Nile - Annihilation of the Wicked (2005)
I have documented previously how I struggle with large chunks of death metal, especially the exaggerated violence and brutality. Overtly technical death metal doesn't really chime with me either as it's often staccato nature disrupts the flow of the tracks too much to my ears. Consequently I have a pool of favoured bands I tend to turn to for my death metal fix - Autopsy, Bolt Thrower and Vader for example. Near the very top of that list come Nile.
Nile were one of the first bands I got into upon my return to metal after my hiatus during most of the 1990s, via their Black Seeds of Vengeance and In Their Darkened Shrines albums, so I remember anticipating the release of Annihilation of the Wicked with some relish. Luckily we Nile fans were not disappointed and with AotW Nile unleashed their tour de force. Though it is technically superb, it doesn't flog that technicality to the expense of the flow of the tracks, each of which run like a dream nor does it short-change on the heaviness front, battering the listener relentlessly with wave after wave of brutal riffs and some of the finest solos I have ever heard on a death metal album, such as those heard on Cast Down the Heretic and Von Unaussprechlichen Kulten. The Ancient Egyptian theme is a great motif but doesn't really have any defining impact on the actual music as we are mercifully spared any goofy, faux-authentic egyptian passages, save the odd intro or interjection such as the intro to User-Maat-Re and briefly during Von Unaussprechlichen Kulten. There is plenty of variation in pacing from hulking, almost doom-like passages to brutal headlong charges with the longer tracks making for some seriously epic death metal. Tracks like the title track and Cast Down the Heretic are honestly some of the finest death metal I have ever heard and the quality overall is exquisite, revealing a band that were absolutely on top of their game as both technicians and songwriters. One of my all-time favourite death metal releases
My introduction record to Nile, their fourth full-length offered a brilliant gateway into their brand of technical and brutal death metal. Vast though it seemed in scope at the time the whole experience felt varied and accessible still. Whether it was the far eastern promise on the strings or the looming beastly riffs that cemented the death metal credentials of the record, there was enough ability on show for the record to gain instant respect from this listener.
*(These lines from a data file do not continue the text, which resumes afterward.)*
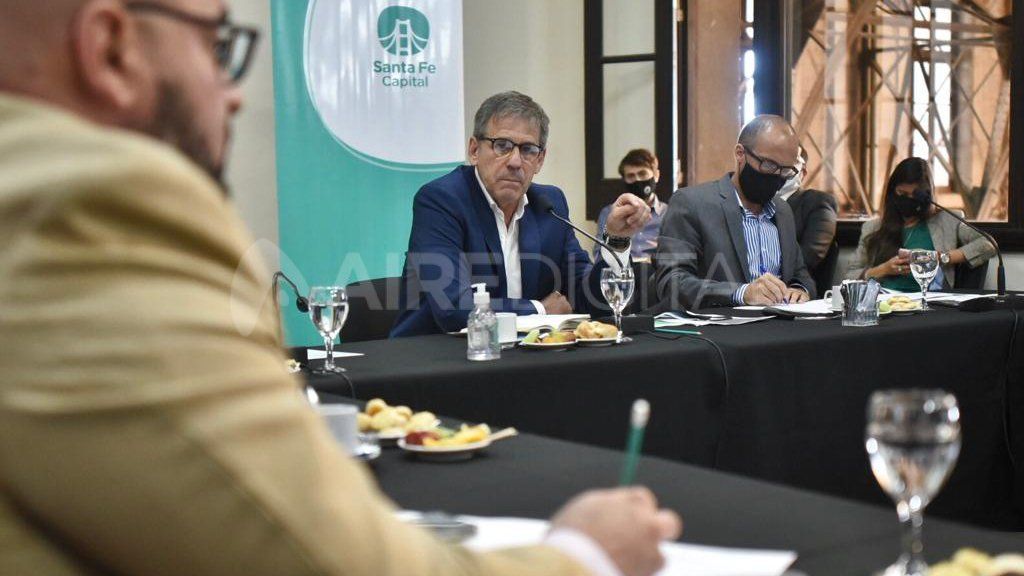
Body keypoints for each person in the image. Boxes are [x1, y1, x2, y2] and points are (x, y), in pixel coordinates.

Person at [0, 2, 680, 575]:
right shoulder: (91, 206)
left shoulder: (551, 205)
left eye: (528, 150)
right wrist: (582, 554)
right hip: (436, 372)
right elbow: (315, 546)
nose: (234, 91)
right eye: (218, 47)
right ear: (109, 45)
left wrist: (613, 245)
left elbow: (585, 291)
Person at [390, 91, 651, 337]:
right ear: (474, 150)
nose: (515, 161)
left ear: (540, 160)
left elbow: (591, 300)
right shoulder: (442, 200)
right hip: (435, 363)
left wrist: (616, 239)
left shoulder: (549, 205)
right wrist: (540, 310)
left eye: (528, 150)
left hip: (520, 361)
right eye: (502, 146)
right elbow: (455, 308)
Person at [654, 115, 815, 309]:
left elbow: (800, 273)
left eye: (786, 171)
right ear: (740, 154)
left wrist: (799, 290)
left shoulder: (782, 210)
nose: (777, 176)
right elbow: (672, 282)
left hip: (780, 329)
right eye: (769, 165)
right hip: (716, 333)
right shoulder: (692, 204)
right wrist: (741, 293)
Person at [846, 157, 995, 291]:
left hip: (929, 306)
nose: (908, 199)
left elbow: (988, 244)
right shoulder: (873, 228)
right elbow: (848, 277)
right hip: (882, 305)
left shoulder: (948, 221)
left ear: (926, 195)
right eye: (902, 194)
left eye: (914, 195)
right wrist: (883, 270)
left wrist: (939, 257)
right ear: (892, 192)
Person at [778, 147, 839, 294]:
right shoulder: (756, 205)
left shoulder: (817, 202)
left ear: (803, 172)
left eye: (791, 166)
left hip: (797, 290)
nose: (782, 171)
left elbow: (809, 257)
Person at [594, 148, 666, 260]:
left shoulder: (669, 214)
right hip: (622, 273)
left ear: (656, 175)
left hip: (656, 274)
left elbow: (678, 257)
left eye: (643, 174)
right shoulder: (610, 213)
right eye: (631, 176)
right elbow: (599, 258)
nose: (637, 180)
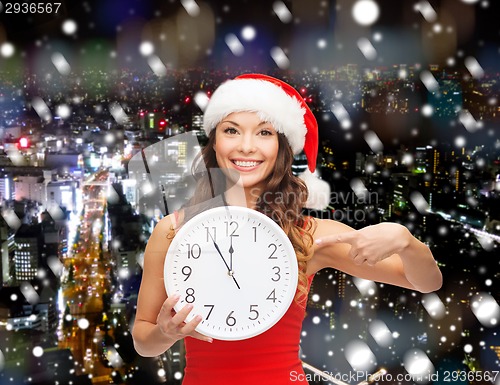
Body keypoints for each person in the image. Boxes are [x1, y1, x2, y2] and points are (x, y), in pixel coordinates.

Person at [131, 73, 443, 384]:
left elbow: (427, 282)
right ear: (214, 142)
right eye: (231, 130)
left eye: (264, 132)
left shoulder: (309, 235)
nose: (246, 146)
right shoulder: (173, 231)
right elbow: (143, 341)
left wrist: (406, 241)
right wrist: (165, 332)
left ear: (282, 147)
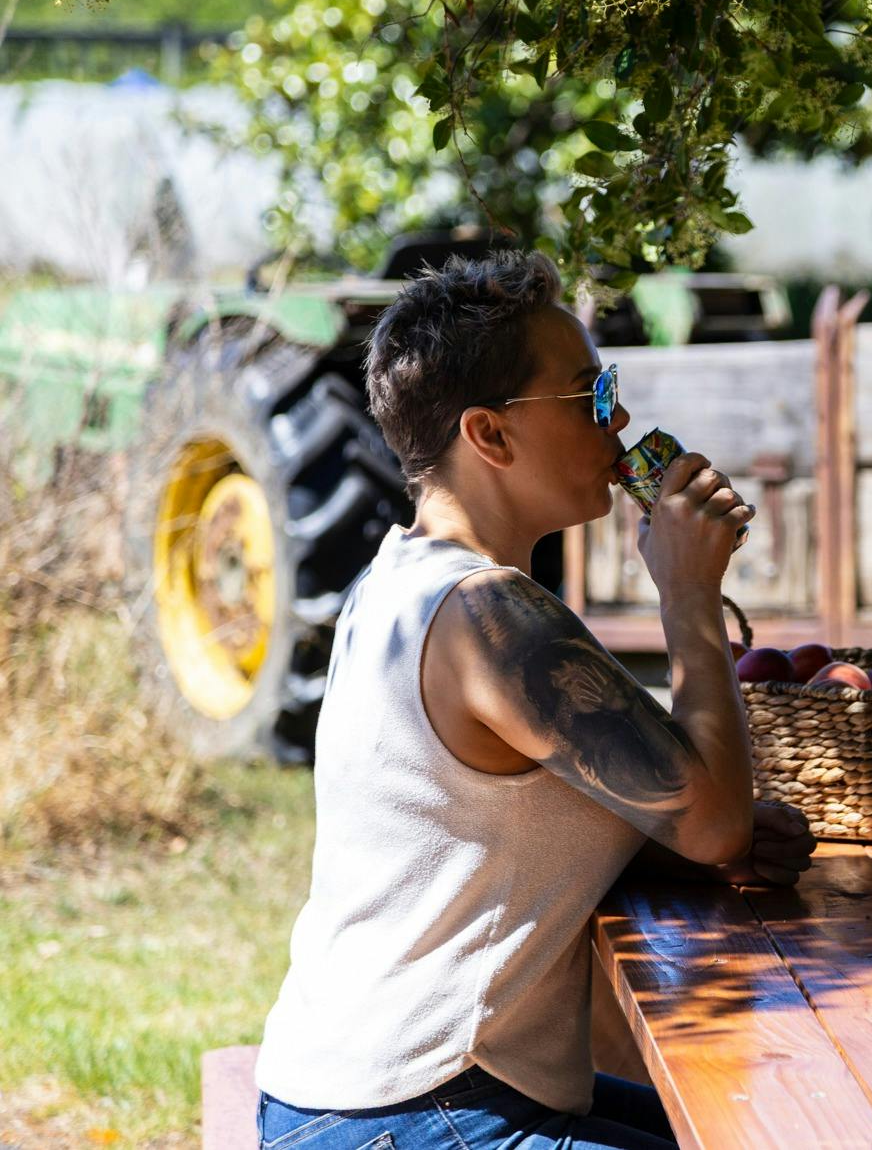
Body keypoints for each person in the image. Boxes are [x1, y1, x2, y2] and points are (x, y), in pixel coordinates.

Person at [253, 250, 815, 1149]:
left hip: (356, 1093)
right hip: (417, 1110)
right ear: (491, 435)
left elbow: (498, 819)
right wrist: (687, 595)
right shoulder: (488, 616)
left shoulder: (402, 581)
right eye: (591, 395)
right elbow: (714, 822)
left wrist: (677, 844)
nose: (620, 419)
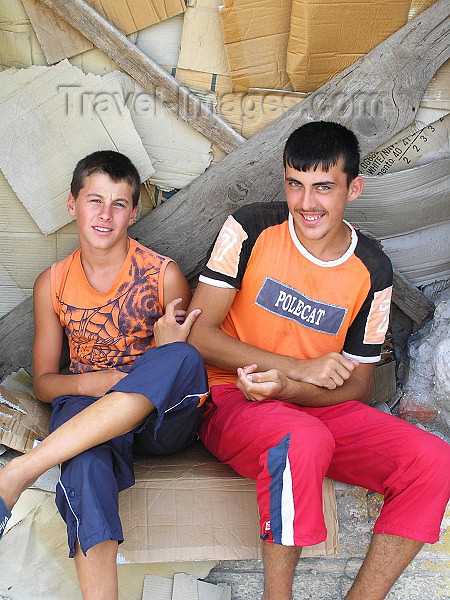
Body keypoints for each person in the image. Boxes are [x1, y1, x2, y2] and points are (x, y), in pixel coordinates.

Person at [187, 121, 450, 600]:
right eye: (295, 184)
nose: (307, 204)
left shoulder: (371, 266)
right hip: (231, 397)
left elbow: (359, 385)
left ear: (354, 188)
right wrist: (295, 369)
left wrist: (292, 387)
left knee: (434, 461)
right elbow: (198, 335)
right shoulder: (250, 227)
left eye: (324, 187)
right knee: (299, 439)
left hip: (315, 404)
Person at [0, 151, 208, 599]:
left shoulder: (162, 274)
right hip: (88, 409)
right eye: (95, 200)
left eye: (119, 204)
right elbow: (43, 383)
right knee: (85, 464)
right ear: (72, 204)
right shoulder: (51, 284)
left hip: (158, 424)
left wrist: (167, 346)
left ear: (134, 212)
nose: (105, 214)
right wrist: (93, 382)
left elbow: (180, 371)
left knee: (184, 359)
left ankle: (20, 472)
For me this record completed the band's golden run that started with 2000's Black Seeds Of Vengeance. It engaged all the brutality of the preceding two records but also showed a much more mature and skilled delivery, complete with a story-telling to the song writing that made the whole experience even more compelling. The multi-instrumental wizard that is Karl Sanders leads brilliantly on this release. His supporting cast of Toler-Wade, Vesano and the brilliant Kollias play sterling roles in the execution of the album and Kernon's production job lets the music come across as vibrant as Landau's artwork suggests it will be.
The band for me went into a bit of a decline post-Annihilation of the Wicked culminating in the decidedly ordinary Vile Nilotic Rites in 2019. But their 2005 release was a triumph in both design and content and is an album I still visit with regularity to this day.